Friday, July 2, 2010 at 12:29 PM

Abu Nudnik in Toronto said:

Agreed on many points: Kelo, Roper and others not mentioned: Raich for instance.But conservatives themselves use both exegesis and eisegesis when they point out that, in the time the constitution was written "regulate" meant "make regular" (a free-trade zone between the colonies). That historical insight is not exegetical.Not sure about "right to privacy" either. While there is no explicit right, the right to property strongly implies it since the human body is the first property.On the moral issue we agree. Sexual differentiation exists for the purpose of procreation: that's a scientific fact, not a religious attitude.

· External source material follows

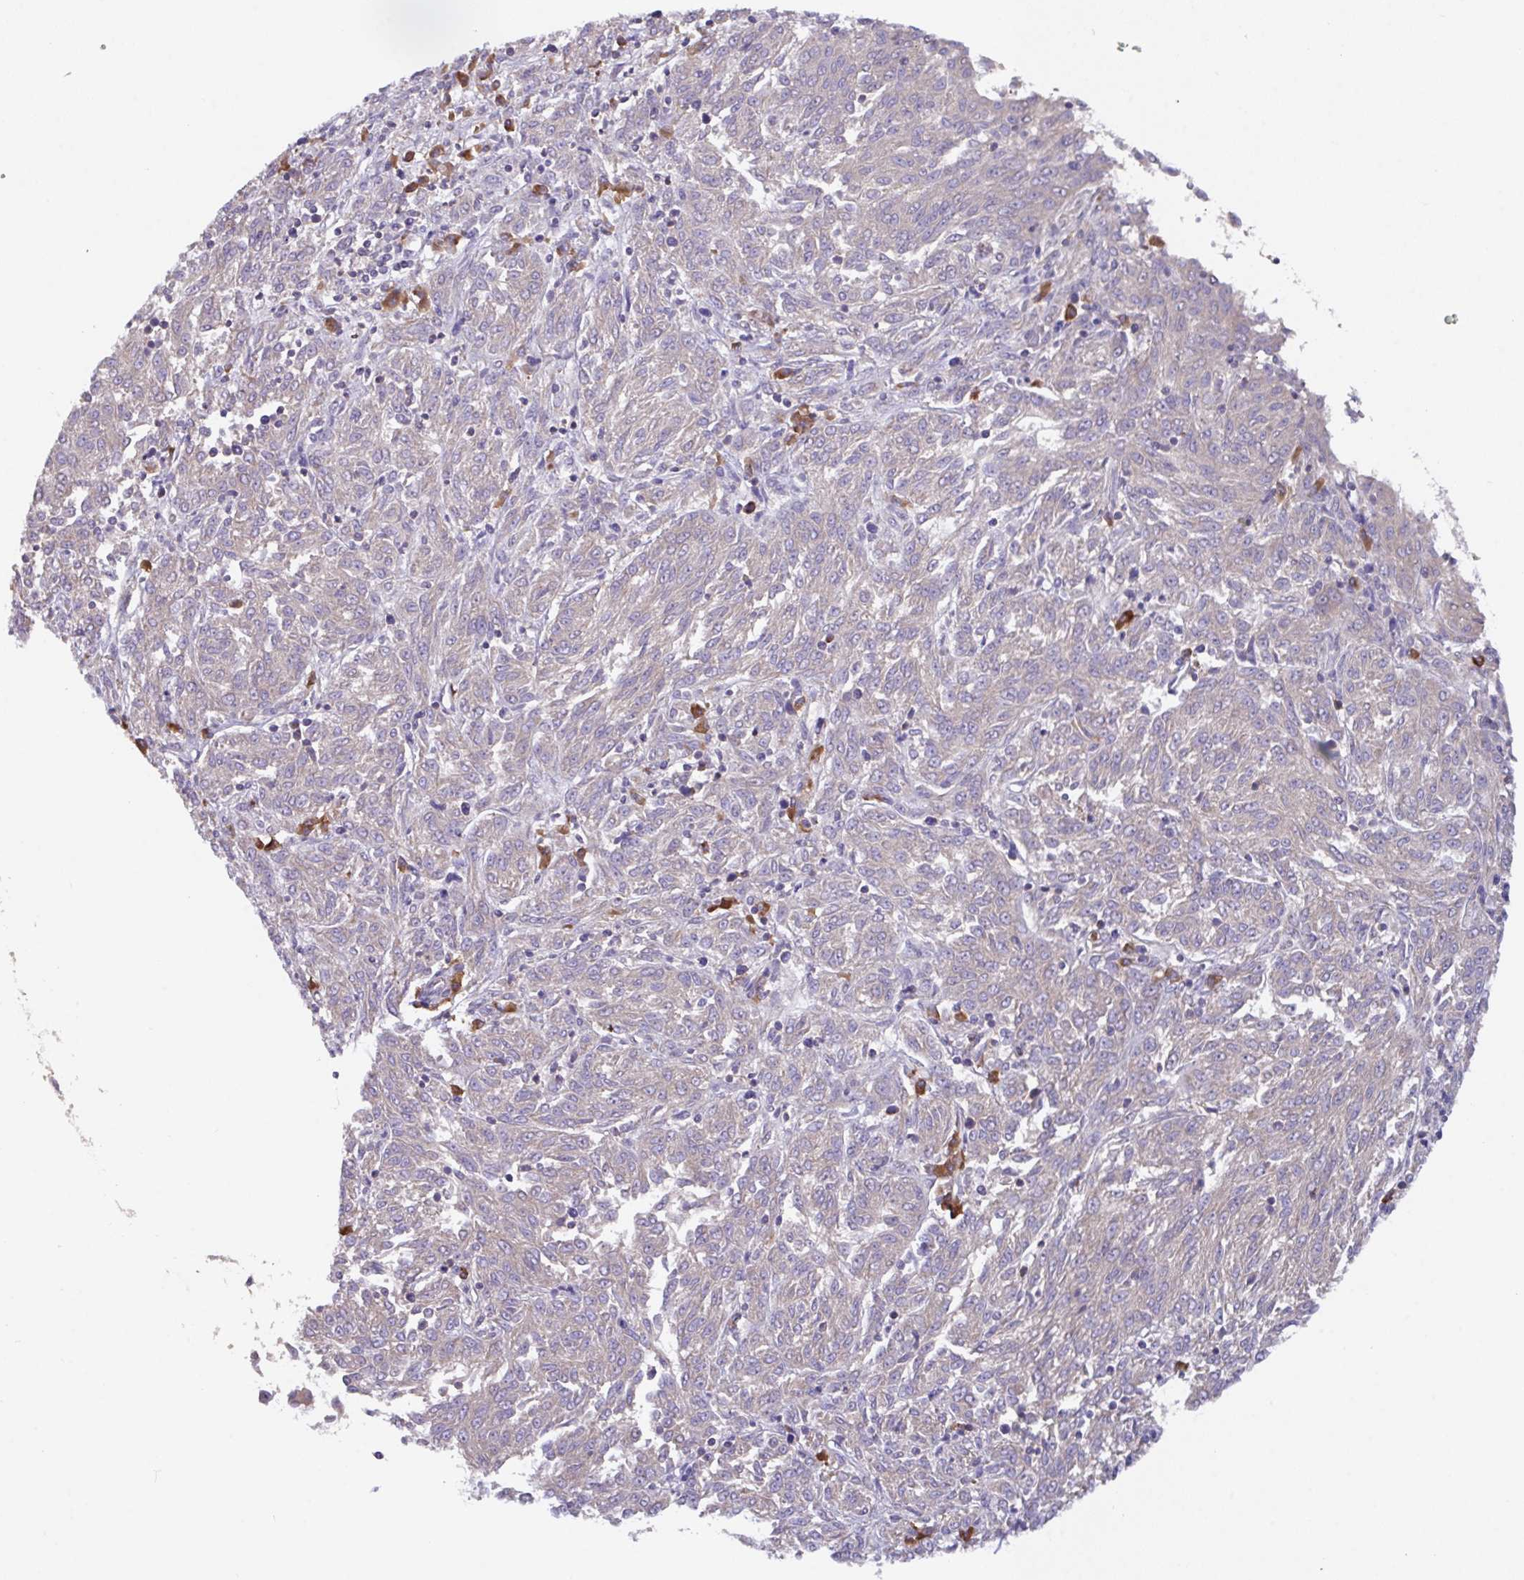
{"staining": {"intensity": "negative", "quantity": "none", "location": "none"}, "tissue": "melanoma", "cell_type": "Tumor cells", "image_type": "cancer", "snomed": [{"axis": "morphology", "description": "Malignant melanoma, NOS"}, {"axis": "topography", "description": "Skin"}], "caption": "This photomicrograph is of melanoma stained with IHC to label a protein in brown with the nuclei are counter-stained blue. There is no expression in tumor cells.", "gene": "YARS2", "patient": {"sex": "female", "age": 72}}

Thursday, June 2, 2011 at 11:27 PM

Ed Clow in Wheeling, IL said:

The time for wariness of eisegesis v exegesis is during confirmation of judges.
The quoted passage from the Federalist Papers is misused here, and misleading. In fact the very paragraph that contains this quote, ends with the observation that the power of interpretation is inherent in the very function not only of the Supreme Court, but in the function of every state court then in existence.
Hamilton is explicit throughout 78, and states that the courts must declare void all acts contrary to the "manifest tenor" of the Constitution. Not "the text", not "the intent"; the "manifest tenor".
The central theme of the Papers as they apply to the Judiciary is that these powers are essential to the very concept of limited government, a fact that becomes obvious in the course of any exegesical reading of the Papers.